For some reason, Elon has been in an echo chamber with people who ridiculed the coronavirus that recently came out of China. Somehow, he internalized those thoughts without critically evaluating them. That is my reading, at least.
This came at the same time that he was preparing for his big triumph. After the production hell of the Model 3, followed by the logistics hell caused by a trade war and poor preparations, he was going to reap the fruits of all of that and Giga Shanghai, conquering the Chinese market, all while the Model Y was reaching showrooms in the USA half a year sooner than anybody expected. As a cherry on the pie, there would be huge payouts from FCA so that they could avoid European CAFE penalties.
It was not to be. First, the China factory was closed because of a local epidemic in a city 1,000 miles away. Next, the virus attacked the source of his expected European payouts in Northern Italy, where the Fiat factories are located.
Something very un-Muskian happened. The fact-collecting, logical, analytical machine we know as Elon Musk broke. Emotion took over. This was so unfair; he was prepared for the happiness of a very profitable Tesla and a new baby. And then that world turned into a house of cards that was tumbling down.
He did what many people do — he turned his emotion into an opinion and rationalized that opinion with all the pseudo and wrong opinions he had heard in the echo chamber.

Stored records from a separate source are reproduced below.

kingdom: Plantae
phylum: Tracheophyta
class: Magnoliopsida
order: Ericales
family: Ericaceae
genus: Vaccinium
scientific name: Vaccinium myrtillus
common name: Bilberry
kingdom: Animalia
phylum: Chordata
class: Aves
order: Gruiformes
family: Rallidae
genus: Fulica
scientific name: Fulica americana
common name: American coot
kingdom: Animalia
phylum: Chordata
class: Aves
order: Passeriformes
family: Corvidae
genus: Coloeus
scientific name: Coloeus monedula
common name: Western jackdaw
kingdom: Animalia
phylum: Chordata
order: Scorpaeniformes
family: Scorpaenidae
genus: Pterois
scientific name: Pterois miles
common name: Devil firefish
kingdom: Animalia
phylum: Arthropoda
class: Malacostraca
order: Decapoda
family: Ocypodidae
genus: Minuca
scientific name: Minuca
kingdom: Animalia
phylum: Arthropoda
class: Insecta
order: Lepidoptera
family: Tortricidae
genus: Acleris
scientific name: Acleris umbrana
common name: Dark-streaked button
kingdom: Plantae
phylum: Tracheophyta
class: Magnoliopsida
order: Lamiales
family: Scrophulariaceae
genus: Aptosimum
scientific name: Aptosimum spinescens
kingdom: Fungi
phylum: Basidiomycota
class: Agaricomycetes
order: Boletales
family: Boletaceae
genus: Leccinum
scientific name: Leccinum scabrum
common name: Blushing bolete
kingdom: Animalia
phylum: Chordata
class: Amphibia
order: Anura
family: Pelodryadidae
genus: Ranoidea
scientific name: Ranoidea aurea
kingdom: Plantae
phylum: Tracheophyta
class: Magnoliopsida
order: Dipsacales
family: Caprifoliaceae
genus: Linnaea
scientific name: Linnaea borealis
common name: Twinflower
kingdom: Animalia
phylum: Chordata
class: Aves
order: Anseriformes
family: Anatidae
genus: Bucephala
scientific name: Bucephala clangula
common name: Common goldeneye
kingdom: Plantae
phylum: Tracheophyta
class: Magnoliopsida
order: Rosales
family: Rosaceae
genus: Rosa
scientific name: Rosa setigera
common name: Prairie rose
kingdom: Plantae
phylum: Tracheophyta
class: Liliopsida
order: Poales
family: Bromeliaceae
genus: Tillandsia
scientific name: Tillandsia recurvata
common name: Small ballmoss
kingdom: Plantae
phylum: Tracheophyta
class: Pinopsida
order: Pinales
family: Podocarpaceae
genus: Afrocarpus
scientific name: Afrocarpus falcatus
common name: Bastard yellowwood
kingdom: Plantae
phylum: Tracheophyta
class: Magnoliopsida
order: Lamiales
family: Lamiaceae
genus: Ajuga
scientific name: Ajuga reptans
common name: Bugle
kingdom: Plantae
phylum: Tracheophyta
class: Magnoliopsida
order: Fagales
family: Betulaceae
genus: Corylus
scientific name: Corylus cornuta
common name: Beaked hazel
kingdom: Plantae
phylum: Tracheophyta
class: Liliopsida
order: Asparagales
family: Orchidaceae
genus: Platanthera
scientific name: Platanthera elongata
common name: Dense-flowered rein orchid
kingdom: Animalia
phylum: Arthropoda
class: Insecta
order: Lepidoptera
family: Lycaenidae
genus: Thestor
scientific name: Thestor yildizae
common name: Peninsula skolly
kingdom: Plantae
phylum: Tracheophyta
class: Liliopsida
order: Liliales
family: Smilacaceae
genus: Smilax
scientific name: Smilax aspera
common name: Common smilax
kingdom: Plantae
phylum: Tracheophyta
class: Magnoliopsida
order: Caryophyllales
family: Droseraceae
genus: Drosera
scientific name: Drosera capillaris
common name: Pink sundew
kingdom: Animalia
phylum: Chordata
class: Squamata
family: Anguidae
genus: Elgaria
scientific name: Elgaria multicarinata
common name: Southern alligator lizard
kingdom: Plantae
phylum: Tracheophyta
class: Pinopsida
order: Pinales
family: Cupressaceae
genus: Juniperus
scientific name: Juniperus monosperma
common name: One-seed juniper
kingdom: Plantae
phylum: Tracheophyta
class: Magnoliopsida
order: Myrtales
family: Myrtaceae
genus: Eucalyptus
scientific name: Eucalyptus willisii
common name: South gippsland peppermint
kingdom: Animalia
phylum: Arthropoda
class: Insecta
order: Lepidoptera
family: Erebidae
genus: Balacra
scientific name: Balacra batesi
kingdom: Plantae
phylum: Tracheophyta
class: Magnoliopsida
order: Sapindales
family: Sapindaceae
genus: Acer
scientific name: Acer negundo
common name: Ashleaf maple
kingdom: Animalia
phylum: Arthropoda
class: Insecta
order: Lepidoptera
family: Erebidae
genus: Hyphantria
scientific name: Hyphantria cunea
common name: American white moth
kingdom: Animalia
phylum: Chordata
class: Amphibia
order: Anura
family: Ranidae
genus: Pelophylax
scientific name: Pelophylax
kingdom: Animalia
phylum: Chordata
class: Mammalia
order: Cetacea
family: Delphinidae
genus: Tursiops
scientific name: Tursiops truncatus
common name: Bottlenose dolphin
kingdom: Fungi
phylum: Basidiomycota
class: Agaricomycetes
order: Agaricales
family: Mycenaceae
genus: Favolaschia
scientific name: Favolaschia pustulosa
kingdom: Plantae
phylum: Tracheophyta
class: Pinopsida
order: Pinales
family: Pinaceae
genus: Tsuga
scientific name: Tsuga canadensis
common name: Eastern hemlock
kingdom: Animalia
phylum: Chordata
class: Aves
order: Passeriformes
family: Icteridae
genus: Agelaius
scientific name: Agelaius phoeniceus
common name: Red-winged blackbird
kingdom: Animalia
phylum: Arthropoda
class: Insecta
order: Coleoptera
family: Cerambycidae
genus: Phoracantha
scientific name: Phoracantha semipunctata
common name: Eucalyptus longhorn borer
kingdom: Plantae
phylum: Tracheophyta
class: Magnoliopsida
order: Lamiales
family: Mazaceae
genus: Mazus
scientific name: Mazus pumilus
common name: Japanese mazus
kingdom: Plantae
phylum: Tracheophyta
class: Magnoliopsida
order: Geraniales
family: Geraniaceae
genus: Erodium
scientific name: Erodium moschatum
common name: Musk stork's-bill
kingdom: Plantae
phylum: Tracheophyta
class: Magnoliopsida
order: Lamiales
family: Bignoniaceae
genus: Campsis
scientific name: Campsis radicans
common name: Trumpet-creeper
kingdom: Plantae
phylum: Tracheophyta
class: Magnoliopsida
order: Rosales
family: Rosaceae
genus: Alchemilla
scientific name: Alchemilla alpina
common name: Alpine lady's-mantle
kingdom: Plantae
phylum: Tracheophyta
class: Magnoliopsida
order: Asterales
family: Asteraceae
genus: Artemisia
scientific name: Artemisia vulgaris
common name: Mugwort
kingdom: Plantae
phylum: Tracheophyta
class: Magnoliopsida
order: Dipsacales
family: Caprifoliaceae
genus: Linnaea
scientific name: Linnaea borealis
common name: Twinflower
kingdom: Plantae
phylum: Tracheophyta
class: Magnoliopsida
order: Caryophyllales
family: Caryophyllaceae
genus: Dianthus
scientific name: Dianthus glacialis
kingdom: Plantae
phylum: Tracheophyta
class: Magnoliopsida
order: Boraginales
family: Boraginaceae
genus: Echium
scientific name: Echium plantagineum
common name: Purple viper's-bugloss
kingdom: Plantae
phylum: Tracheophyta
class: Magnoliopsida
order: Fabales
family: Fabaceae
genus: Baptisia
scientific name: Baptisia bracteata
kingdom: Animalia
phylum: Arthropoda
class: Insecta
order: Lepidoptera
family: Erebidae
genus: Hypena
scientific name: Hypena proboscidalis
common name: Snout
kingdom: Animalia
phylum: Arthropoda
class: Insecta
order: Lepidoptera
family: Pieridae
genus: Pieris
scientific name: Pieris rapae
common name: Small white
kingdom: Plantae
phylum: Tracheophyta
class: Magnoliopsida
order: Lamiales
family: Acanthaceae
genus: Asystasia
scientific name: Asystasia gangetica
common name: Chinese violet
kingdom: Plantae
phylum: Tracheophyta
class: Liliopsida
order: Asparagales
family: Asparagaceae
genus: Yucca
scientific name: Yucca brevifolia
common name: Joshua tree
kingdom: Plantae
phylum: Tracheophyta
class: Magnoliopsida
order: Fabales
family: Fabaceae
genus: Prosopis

He did not collect the facts. He did not read up on the science involved. He did not build a logical view based on first principles. And his experience told him, unsurprisingly, to not listen to all those nitwits who didn’t agree with him.
In some moments, we did see glimpses of the real, compassionate Musk. You need ventilators for this non-threat infection? Here, I’ll get some for you. But mostly, when the coronavirus and the lockdown were discussed, his anger and prejudices took over, giving us incoherent rants about fascism and freedom on Twitter and on the last Tesla conference call.
Last week, this culminated in his fight with the Alameda Health Officer and the threat that Tesla would leave California.
Nobody has to tell Musk he made some mistakes regarding the coronavirus. He is too smart not to realize it himself, given some time.
What Musk did show is that the indefatigable machine that build Tesla and SpaceX against all odds is only human.
Let us just congratulate him and his girlfriend on their young child.